__WHAT THE TASK ASKS__
A word-for-word copy of the data, with no images, is the required answer.

__PROVIDED INFORMATION__
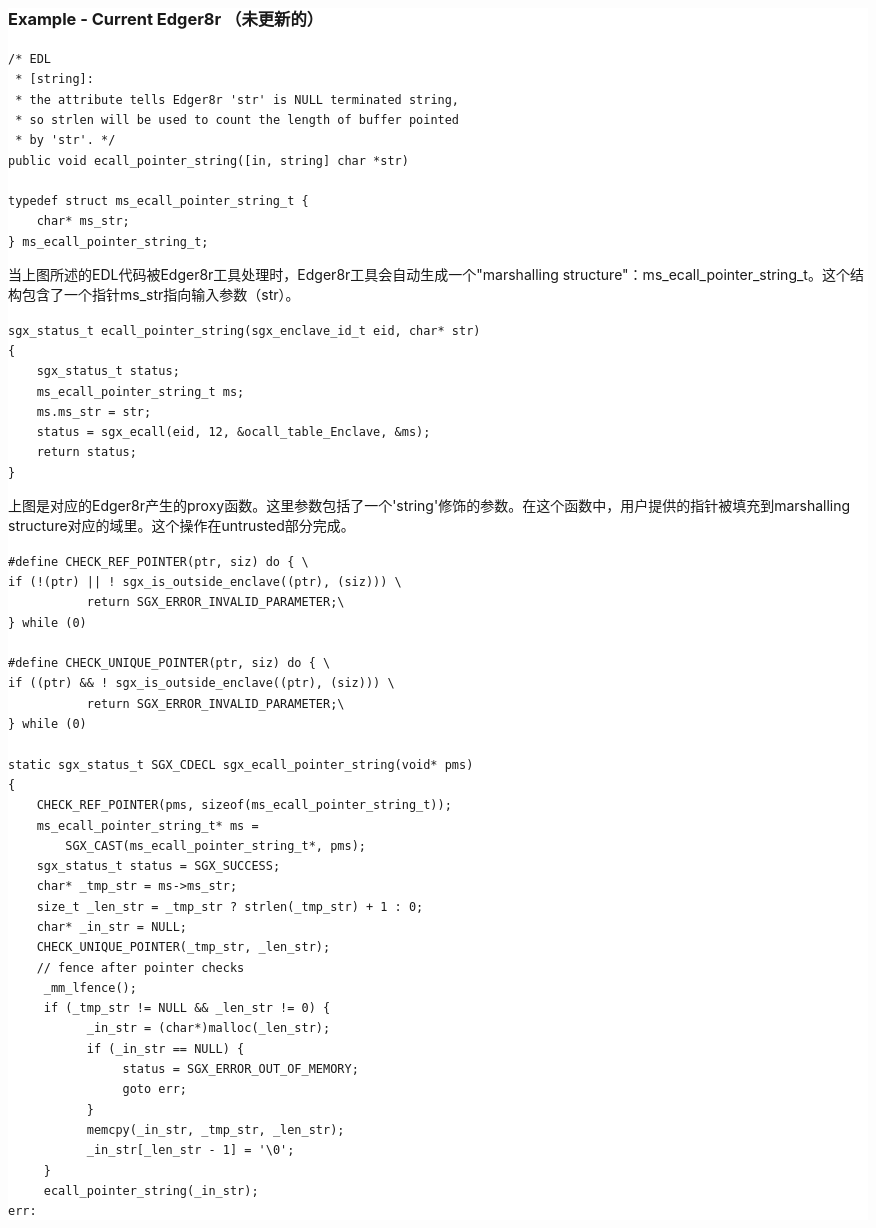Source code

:### Example - Current Edger8r （未更新的）

```
/* EDL
 * [string]:
 * the attribute tells Edger8r 'str' is NULL terminated string,
 * so strlen will be used to count the length of buffer pointed
 * by 'str'. */
public void ecall_pointer_string([in, string] char *str)

typedef struct ms_ecall_pointer_string_t {
    char* ms_str;
} ms_ecall_pointer_string_t;
```

当上图所述的EDL代码被Edger8r工具处理时，Edger8r工具会自动生成一个"marshalling structure"：ms_ecall_pointer_string_t。这个结构包含了一个指针ms_str指向输入参数（str）。

```
sgx_status_t ecall_pointer_string(sgx_enclave_id_t eid, char* str)
{
    sgx_status_t status;
    ms_ecall_pointer_string_t ms;
    ms.ms_str = str;
    status = sgx_ecall(eid, 12, &ocall_table_Enclave, &ms);
    return status;
}
```

上图是对应的Edger8r产生的proxy函数。这里参数包括了一个'string'修饰的参数。在这个函数中，用户提供的指针被填充到marshalling structure对应的域里。这个操作在untrusted部分完成。

```
#define CHECK_REF_POINTER(ptr, siz) do { \
if (!(ptr) || ! sgx_is_outside_enclave((ptr), (siz))) \
           return SGX_ERROR_INVALID_PARAMETER;\
} while (0)

#define CHECK_UNIQUE_POINTER(ptr, siz) do { \
if ((ptr) && ! sgx_is_outside_enclave((ptr), (siz))) \
           return SGX_ERROR_INVALID_PARAMETER;\
} while (0)

static sgx_status_t SGX_CDECL sgx_ecall_pointer_string(void* pms)
{
    CHECK_REF_POINTER(pms, sizeof(ms_ecall_pointer_string_t));
    ms_ecall_pointer_string_t* ms =
        SGX_CAST(ms_ecall_pointer_string_t*, pms);
    sgx_status_t status = SGX_SUCCESS;
    char* _tmp_str = ms->ms_str;
    size_t _len_str = _tmp_str ? strlen(_tmp_str) + 1 : 0;
    char* _in_str = NULL;
    CHECK_UNIQUE_POINTER(_tmp_str, _len_str);
    // fence after pointer checks
     _mm_lfence();
     if (_tmp_str != NULL && _len_str != 0) {
           _in_str = (char*)malloc(_len_str);
           if (_in_str == NULL) {
                status = SGX_ERROR_OUT_OF_MEMORY;
                goto err;
           }
           memcpy(_in_str, _tmp_str, _len_str);
           _in_str[_len_str - 1] = '\0';
     }
     ecall_pointer_string(_in_str);
err:
```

__RESPONSE AREA__
Source code

:### Example - Current Edger8r （未更新的）

```
/* EDL
 * [string]:
 * the attribute tells Edger8r 'str' is NULL terminated string,
 * so strlen will be used to count the length of buffer pointed
 * by 'str'. */
public void ecall_pointer_string([in, string] char *str)

typedef struct ms_ecall_pointer_string_t {
    char* ms_str;
} ms_ecall_pointer_string_t;
```

当上图所述的EDL代码被Edger8r工具处理时，Edger8r工具会自动生成一个"marshalling structure"：ms_ecall_pointer_string_t。这个结构包含了一个指针ms_str指向输入参数（str）。

```
sgx_status_t ecall_pointer_string(sgx_enclave_id_t eid, char* str)
{
    sgx_status_t status;
    ms_ecall_pointer_string_t ms;
    ms.ms_str = str;
    status = sgx_ecall(eid, 12, &ocall_table_Enclave, &ms);
    return status;
}
```

上图是对应的Edger8r产生的proxy函数。这里参数包括了一个'string'修饰的参数。在这个函数中，用户提供的指针被填充到marshalling structure对应的域里。这个操作在untrusted部分完成。

```
#define CHECK_REF_POINTER(ptr, siz) do { \
if (!(ptr) || ! sgx_is_outside_enclave((ptr), (siz))) \
           return SGX_ERROR_INVALID_PARAMETER;\
} while (0)

#define CHECK_UNIQUE_POINTER(ptr, siz) do { \
if ((ptr) && ! sgx_is_outside_enclave((ptr), (siz))) \
           return SGX_ERROR_INVALID_PARAMETER;\
} while (0)

static sgx_status_t SGX_CDECL sgx_ecall_pointer_string(void* pms)
{
    CHECK_REF_POINTER(pms, sizeof(ms_ecall_pointer_string_t));
    ms_ecall_pointer_string_t* ms =
        SGX_CAST(ms_ecall_pointer_string_t*, pms);
    sgx_status_t status = SGX_SUCCESS;
    char* _tmp_str = ms->ms_str;
    size_t _len_str = _tmp_str ? strlen(_tmp_str) + 1 : 0;
    char* _in_str = NULL;
    CHECK_UNIQUE_POINTER(_tmp_str, _len_str);
    // fence after pointer checks
     _mm_lfence();
     if (_tmp_str != NULL && _len_str != 0) {
           _in_str = (char*)malloc(_len_str);
           if (_in_str == NULL) {
                status = SGX_ERROR_OUT_OF_MEMORY;
                goto err;
           }
           memcpy(_in_str, _tmp_str, _len_str);
           _in_str[_len_str - 1] = '\0';
     }
     ecall_pointer_string(_in_str);
err:
```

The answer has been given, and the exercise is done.